How to respond: It's normal for kids to go through phases of clinginess or rejection with each parent, especially if one of you is working outside the home full-time. But if you think your child's change in attitude means something more significant, look at your and your partner's behavior. Do either of you somehow encourage this favoritism?
It could be that without realizing it, you're acting annoyed every time your husband comes home or you're suddenly lavishing your daughter with affection. Does your husband expect your child to run to him with open arms, when it's really more her style to warm up slowly? Ask her if there's anything bothering her.
She may not be the touchy-feely type.
Even if you're very affectionate, your child is her own person and may not have inherited this trait.
How to respond: If your child seems distant, you may simply have to accept her for who she is. Instead of acting hurt, let her lead the way when it comes to affection. Chances are that even if she has a more self-reliant temperament, she'll still need a hug or a kiss once in a while — when she's upset or scared, for instance.

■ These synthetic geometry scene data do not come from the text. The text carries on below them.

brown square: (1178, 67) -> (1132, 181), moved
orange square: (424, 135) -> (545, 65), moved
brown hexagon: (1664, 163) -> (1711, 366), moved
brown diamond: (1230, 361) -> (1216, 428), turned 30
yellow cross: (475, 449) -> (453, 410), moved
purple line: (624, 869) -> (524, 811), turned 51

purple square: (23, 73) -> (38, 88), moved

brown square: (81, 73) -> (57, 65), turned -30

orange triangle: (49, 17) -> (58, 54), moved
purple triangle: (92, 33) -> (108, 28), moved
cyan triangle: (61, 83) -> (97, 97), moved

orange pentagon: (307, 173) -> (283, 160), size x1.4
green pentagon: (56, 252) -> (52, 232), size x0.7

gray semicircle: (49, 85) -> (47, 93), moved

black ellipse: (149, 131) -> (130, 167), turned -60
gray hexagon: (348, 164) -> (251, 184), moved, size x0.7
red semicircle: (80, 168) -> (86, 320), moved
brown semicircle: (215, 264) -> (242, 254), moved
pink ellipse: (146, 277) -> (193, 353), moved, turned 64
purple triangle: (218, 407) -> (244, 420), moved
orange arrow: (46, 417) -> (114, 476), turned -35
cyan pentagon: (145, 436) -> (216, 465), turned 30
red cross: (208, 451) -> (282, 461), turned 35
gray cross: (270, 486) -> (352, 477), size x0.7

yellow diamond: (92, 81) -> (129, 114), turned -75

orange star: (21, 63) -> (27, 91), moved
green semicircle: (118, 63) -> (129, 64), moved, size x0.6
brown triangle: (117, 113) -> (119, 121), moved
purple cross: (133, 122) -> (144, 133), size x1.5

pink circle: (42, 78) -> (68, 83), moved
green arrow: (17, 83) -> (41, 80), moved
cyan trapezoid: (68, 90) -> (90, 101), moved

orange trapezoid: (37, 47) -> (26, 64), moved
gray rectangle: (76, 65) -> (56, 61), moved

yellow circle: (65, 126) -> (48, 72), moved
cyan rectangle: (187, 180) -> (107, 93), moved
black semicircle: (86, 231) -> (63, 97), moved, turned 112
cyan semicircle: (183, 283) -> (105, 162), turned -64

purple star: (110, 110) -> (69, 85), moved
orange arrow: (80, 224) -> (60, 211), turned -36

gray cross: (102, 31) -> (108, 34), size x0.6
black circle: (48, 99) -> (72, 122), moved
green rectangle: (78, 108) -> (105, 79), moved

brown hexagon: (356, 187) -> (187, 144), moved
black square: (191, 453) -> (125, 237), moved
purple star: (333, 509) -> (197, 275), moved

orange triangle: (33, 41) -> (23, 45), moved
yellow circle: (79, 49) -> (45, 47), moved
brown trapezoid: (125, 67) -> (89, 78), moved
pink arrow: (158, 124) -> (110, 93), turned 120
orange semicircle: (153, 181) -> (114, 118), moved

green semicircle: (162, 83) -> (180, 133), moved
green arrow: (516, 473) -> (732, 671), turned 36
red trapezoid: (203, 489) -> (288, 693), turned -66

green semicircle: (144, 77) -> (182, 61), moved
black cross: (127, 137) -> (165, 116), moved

Try to read her reactions and — if you think she's open to it — offer her your affection. She'll take you up on it when she's ready.
She's experiencing real anger or distress — and acting out inappropriately.
Some kids can occasionally cross the line, and their rejection becomes physically violent (pushing, hitting, or biting, for example).
How to respond: Even if it isn't especially painful, it's important to take a very definite stand against any sort of violent outburst. Tell your child the behavior is not acceptable and pick a consequence for her actions, like a time-out or taking away a privilege. Then make sure to follow through.
It's also a good idea to talk through what happened — after a cooling-down period and on your child's level. If you think you have any fault in the matter, model taking responsibility and state where you've gone wrong ("I'm sorry I spoke sharply in the supermarket"), what you'll do to repair the problem ("I'm going to try hard not to speak so sharply next time"), and what you expect from your child (talking out her feelings instead of hitting).
At this age your child can handle a discussion about your feelings of disappointment and anger at her outburst, but don't make your feelings the focus of the conversation. Instead, say, "Let's think about forgiving each other for that hard time."
She may not want a physical or public display of affection.
Regardless of your child's temperament, you may need to find different ways to show your affection as she gets older.
How to respond: You can't exactly rush onto the field at soccer practice to plant a wet one on her cheek. But you can develop a secret greeting, share the same joke over and over again, or have a special look that your child knows is reserved just for her. Your child will understand that you adore her, and she'll know where to find you when she's ready to share some physical affection.